In the light of such challenges, adopting an integrated approach where weather forecasts are combined with indigenous knowledge systems locally have shown to be effective in mitigating variability in the farming enterprise. According to [26, 27, 28], the use of scientific weather forecasts and indigenous climate forecast information for farm level decision making has been reported in Kenya and Mozambique. Previous studies in East Africa indicate that both IK and scientific weather forecasts are used for making crop and livestock production decisions, conserve the environment, and deal with other natural disasters. In Malawi and Zimbabwe, communities have combined scientific and indigenous climate forecast information for farm-level decisions hence being able to cope with prevailing drought [29]. Therefore indigenous knowledge system in weather forecasting is crucial in complementing available weather forecast information for improved decision making by farmers.
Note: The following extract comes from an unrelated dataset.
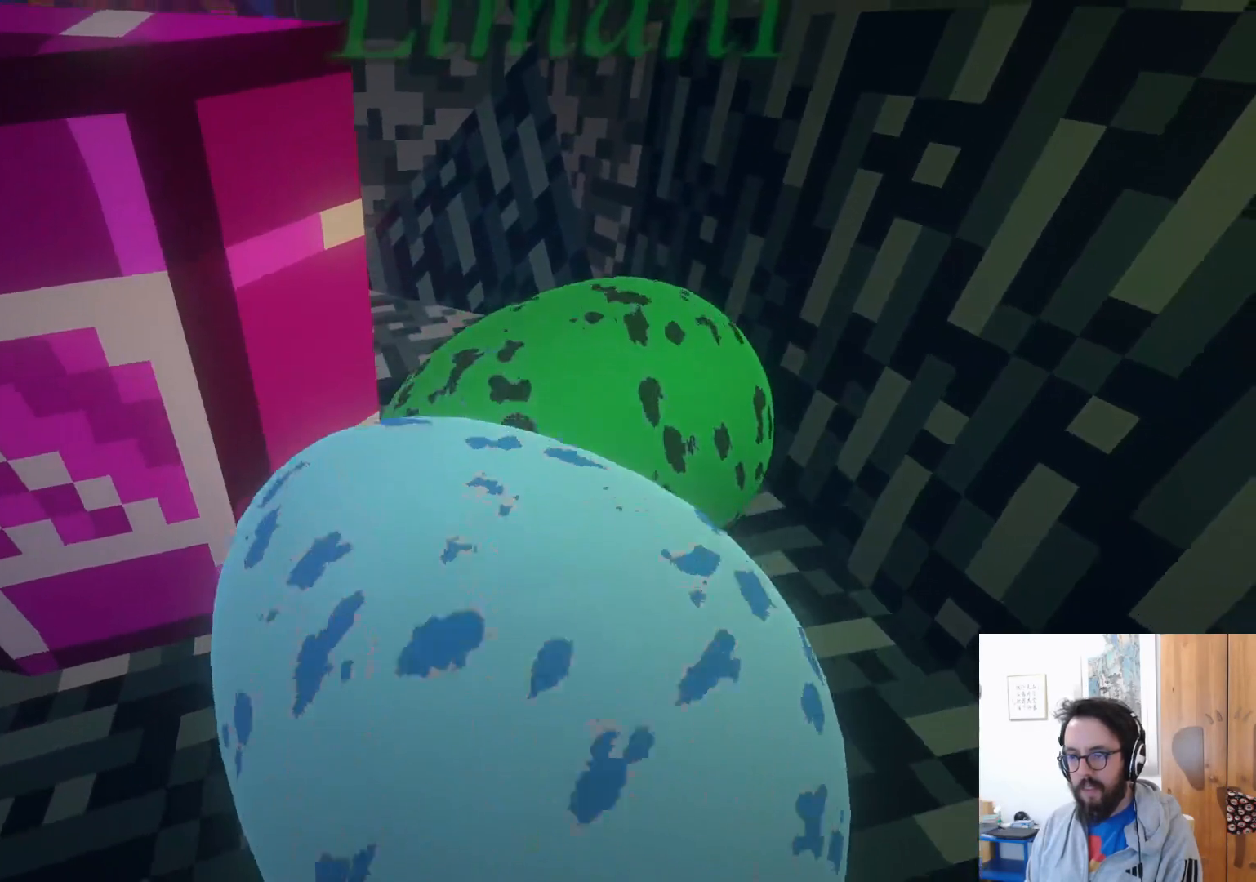
{"dt_ms": 500, "buttons": [], "left_stick": "up-left", "right_stick": "center", "events": [[367, "left_stick", "up"], [467, "left_stick", "up-left"]]}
The Climate Change Adaptation in Africa (CCAA) program, funded by the International Development Research Centre (Canada) and the Department for International Development (United Kingdom) have supported projects that investigated how seasonal climate forecasts might be better integrated into agricultural and pastoral decision-making to strengthen livelihoods and food security [30]. Through these projects, it is apparent that indigenous knowledge forecasts, which have been used by communities for decades, provide information that is complementary to the meteorological forecasts. Indigenous seasonal forecasting and weather forecast information from the meteorological services help assist development challenges related to climate variability brought about by changing climate. Many farmers already use indigenous forecasts in their farm-level decisions and may only need certain information, such as total rainfall expected in the season, to complement what they already have. It is, therefore, important that policymakers, practitioners, and forecasters (both from meteorological services and indigenous groups) target existing gaps and take advantage of opportunities if they are to support farmers and pastoralists in managing climate risk in Africa [30].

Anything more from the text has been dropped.